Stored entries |
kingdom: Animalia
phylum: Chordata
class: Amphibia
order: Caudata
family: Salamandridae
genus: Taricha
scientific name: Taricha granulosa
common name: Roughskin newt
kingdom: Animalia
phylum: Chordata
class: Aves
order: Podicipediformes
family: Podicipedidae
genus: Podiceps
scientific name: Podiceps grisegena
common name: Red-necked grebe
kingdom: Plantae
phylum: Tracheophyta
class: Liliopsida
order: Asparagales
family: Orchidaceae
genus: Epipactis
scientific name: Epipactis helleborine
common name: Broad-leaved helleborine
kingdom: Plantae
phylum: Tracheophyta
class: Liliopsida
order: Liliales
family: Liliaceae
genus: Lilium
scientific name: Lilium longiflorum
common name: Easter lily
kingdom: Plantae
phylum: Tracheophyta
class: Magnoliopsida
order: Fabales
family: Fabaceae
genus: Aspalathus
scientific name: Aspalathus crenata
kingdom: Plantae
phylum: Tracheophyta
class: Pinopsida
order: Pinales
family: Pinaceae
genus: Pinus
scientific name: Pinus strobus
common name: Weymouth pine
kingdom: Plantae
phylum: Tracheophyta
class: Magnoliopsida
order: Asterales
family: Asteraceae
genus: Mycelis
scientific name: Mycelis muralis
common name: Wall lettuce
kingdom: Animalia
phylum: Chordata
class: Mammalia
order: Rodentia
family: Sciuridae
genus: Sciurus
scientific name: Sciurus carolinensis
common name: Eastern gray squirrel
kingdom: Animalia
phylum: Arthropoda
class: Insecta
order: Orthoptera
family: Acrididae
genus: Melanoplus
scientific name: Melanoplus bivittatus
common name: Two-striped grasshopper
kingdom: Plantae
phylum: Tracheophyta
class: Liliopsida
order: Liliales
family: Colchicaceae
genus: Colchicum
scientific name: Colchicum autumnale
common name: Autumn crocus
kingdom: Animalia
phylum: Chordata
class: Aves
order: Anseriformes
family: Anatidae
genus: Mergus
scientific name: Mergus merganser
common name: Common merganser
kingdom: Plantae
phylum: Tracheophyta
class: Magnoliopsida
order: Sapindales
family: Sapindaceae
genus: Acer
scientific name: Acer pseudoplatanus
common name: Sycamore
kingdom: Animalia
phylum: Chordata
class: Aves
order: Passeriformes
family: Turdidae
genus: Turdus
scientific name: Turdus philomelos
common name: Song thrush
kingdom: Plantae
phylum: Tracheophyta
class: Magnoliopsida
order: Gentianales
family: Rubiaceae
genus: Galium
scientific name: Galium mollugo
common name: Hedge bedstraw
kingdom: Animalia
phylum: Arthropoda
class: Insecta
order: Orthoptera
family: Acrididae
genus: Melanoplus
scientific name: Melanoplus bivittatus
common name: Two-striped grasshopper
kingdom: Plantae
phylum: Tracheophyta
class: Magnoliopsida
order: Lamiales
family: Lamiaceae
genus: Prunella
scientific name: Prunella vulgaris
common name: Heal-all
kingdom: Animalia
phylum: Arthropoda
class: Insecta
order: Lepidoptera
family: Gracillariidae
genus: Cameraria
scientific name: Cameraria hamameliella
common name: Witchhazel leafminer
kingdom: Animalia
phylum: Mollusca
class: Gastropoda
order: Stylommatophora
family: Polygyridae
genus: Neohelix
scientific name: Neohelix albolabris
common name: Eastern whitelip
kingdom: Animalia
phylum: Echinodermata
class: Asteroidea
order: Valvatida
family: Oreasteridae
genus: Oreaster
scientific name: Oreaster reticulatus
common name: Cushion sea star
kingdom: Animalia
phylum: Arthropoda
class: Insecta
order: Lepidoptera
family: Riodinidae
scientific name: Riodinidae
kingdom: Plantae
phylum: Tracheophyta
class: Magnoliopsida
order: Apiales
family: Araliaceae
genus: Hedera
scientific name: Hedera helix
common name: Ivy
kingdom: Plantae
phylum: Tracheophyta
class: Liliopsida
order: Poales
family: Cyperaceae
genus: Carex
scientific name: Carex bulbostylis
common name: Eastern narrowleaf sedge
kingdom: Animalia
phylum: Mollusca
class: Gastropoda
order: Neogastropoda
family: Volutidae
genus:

The request | Rewrite all the lines from every one of the entries above as a Markdown table with two columns, "Row" and "Line". Skip any blank lines.

The solution |
| Row | Line |
|---|---|
| 1 | kingdom: Animalia |
| 2 | phylum: Chordata |
| 3 | class: Amphibia |
| 4 | order: Caudata |
| 5 | family: Salamandridae |
| 6 | genus: Taricha |
| 7 | scientific name: Taricha granulosa |
| 8 | common name: Roughskin newt |
| 9 | kingdom: Animalia |
| 10 | phylum: Chordata |
| 11 | class: Aves |
| 12 | order: Podicipediformes |
| 13 | family: Podicipedidae |
| 14 | genus: Podiceps |
| 15 | scientific name: Podiceps grisegena |
| 16 | common name: Red-necked grebe |
| 17 | kingdom: Plantae |
| 18 | phylum: Tracheophyta |
| 19 | class: Liliopsida |
| 20 | order: Asparagales |
| 21 | family: Orchidaceae |
| 22 | genus: Epipactis |
| 23 | scientific name: Epipactis helleborine |
| 24 | common name: Broad-leaved helleborine |
| 25 | kingdom: Plantae |
| 26 | phylum: Tracheophyta |
| 27 | class: Liliopsida |
| 28 | order: Liliales |
| 29 | family: Liliaceae |
| 30 | genus: Lilium |
| 31 | scientific name: Lilium longiflorum |
| 32 | common name: Easter lily |
| 33 | kingdom: Plantae |
| 34 | phylum: Tracheophyta |
| 35 | class: Magnoliopsida |
| 36 | order: Fabales |
| 37 | family: Fabaceae |
| 38 | genus: Aspalathus |
| 39 | scientific name: Aspalathus crenata |
| 40 | kingdom: Plantae |
| 41 | phylum: Tracheophyta |
| 42 | class: Pinopsida |
| 43 | order: Pinales |
| 44 | family: Pinaceae |
| 45 | genus: Pinus |
| 46 | scientific name: Pinus strobus |
| 47 | common name: Weymouth pine |
| 48 | kingdom: Plantae |
| 49 | phylum: Tracheophyta |
| 50 | class: Magnoliopsida |
| 51 | order: Asterales |
| 52 | family: Asteraceae |
| 53 | genus: Mycelis |
| 54 | scientific name: Mycelis muralis |
| 55 | common name: Wall lettuce |
| 56 | kingdom: Animalia |
| 57 | phylum: Chordata |
| 58 | class: Mammalia |
| 59 | order: Rodentia |
| 60 | family: Sciuridae |
| 61 | genus: Sciurus |
| 62 | scientific name: Sciurus carolinensis |
| 63 | common name: Eastern gray squirrel |
| 64 | kingdom: Animalia |
| 65 | phylum: Arthropoda |
| 66 | class: Insecta |
| 67 | order: Orthoptera |
| 68 | family: Acrididae |
| 69 | genus: Melanoplus |
| 70 | scientific name: Melanoplus bivittatus |
| 71 | common name: Two-striped grasshopper |
| 72 | kingdom: Plantae |
| 73 | phylum: Tracheophyta |
| 74 | class: Liliopsida |
| 75 | order: Liliales |
| 76 | family: Colchicaceae |
| 77 | genus: Colchicum |
| 78 | scientific name: Colchicum autumnale |
| 79 | common name: Autumn crocus |
| 80 | kingdom: Animalia |
| 81 | phylum: Chordata |
| 82 | class: Aves |
| 83 | order: Anseriformes |
| 84 | family: Anatidae |
| 85 | genus: Mergus |
| 86 | scientific name: Mergus merganser |
| 87 | common name: Common merganser |
| 88 | kingdom: Plantae |
| 89 | phylum: Tracheophyta |
| 90 | class: Magnoliopsida |
| 91 | order: Sapindales |
| 92 | family: Sapindaceae |
| 93 | genus: Acer |
| 94 | scientific name: Acer pseudoplatanus |
| 95 | common name: Sycamore |
| 96 | kingdom: Animalia |
| 97 | phylum: Chordata |
| 98 | class: Aves |
| 99 | order: Passeriformes |
| 100 | family: Turdidae |
| 101 | genus: Turdus |
| 102 | scientific name: Turdus philomelos |
| 103 | common name: Song thrush |
| 104 | kingdom: Plantae |
| 105 | phylum: Tracheophyta |
| 106 | class: Magnoliopsida |
| 107 | order: Gentianales |
| 108 | family: Rubiaceae |
| 109 | genus: Galium |
| 110 | scientific name: Galium mollugo |
| 111 | common name: Hedge bedstraw |
| 112 | kingdom: Animalia |
| 113 | phylum: Arthropoda |
| 114 | class: Insecta |
| 115 | order: Orthoptera |
| 116 | family: Acrididae |
| 117 | genus: Melanoplus |
| 118 | scientific name: Melanoplus bivittatus |
| 119 | common name: Two-striped grasshopper |
| 120 | kingdom: Plantae |
| 121 | phylum: Tracheophyta |
| 122 | class: Magnoliopsida |
| 123 | order: Lamiales |
| 124 | family: Lamiaceae |
| 125 | genus: Prunella |
| 126 | scientific name: Prunella vulgaris |
| 127 | common name: Heal-all |
| 128 | kingdom: Animalia |
| 129 | phylum: Arthropoda |
| 130 | class: Insecta |
| 131 | order: Lepidoptera |
| 132 | family: Gracillariidae |
| 133 | genus: Cameraria |
| 134 | scientific name: Cameraria hamameliella |
| 135 | common name: Witchhazel leafminer |
| 136 | kingdom: Animalia |
| 137 | phylum: Mollusca |
| 138 | class: Gastropoda |
| 139 | order: Stylommatophora |
| 140 | family: Polygyridae |
| 141 | genus: Neohelix |
| 142 | scientific name: Neohelix albolabris |
| 143 | common name: Eastern whitelip |
| 144 | kingdom: Animalia |
| 145 | phylum: Echinodermata |
| 146 | class: Asteroidea |
| 147 | order: Valvatida |
| 148 | family: Oreasteridae |
| 149 | genus: Oreaster |
| 150 | scientific name: Oreaster reticulatus |
| 151 | common name: Cushion sea star |
| 152 | kingdom: Animalia |
| 153 | phylum: Arthropoda |
| 154 | class: Insecta |
| 155 | order: Lepidoptera |
| 156 | family: Riodinidae |
| 157 | scientific name: Riodinidae |
| 158 | kingdom: Plantae |
| 159 | phylum: Tracheophyta |
| 160 | class: Magnoliopsida |
| 161 | order: Apiales |
| 162 | family: Araliaceae |
| 163 | genus: Hedera |
| 164 | scientific name: Hedera helix |
| 165 | common name: Ivy |
| 166 | kingdom: Plantae |
| 167 | phylum: Tracheophyta |
| 168 | class: Liliopsida |
| 169 | order: Poales |
| 170 | family: Cyperaceae |
| 171 | genus: Carex |
| 172 | scientific name: Carex bulbostylis |
| 173 | common name: Eastern narrowleaf sedge |
| 174 | kingdom: Animalia |
| 175 | phylum: Mollusca |
| 176 | class: Gastropoda |
| 177 | order: Neogastropoda |
| 178 | family: Volutidae |
| 179 | genus: |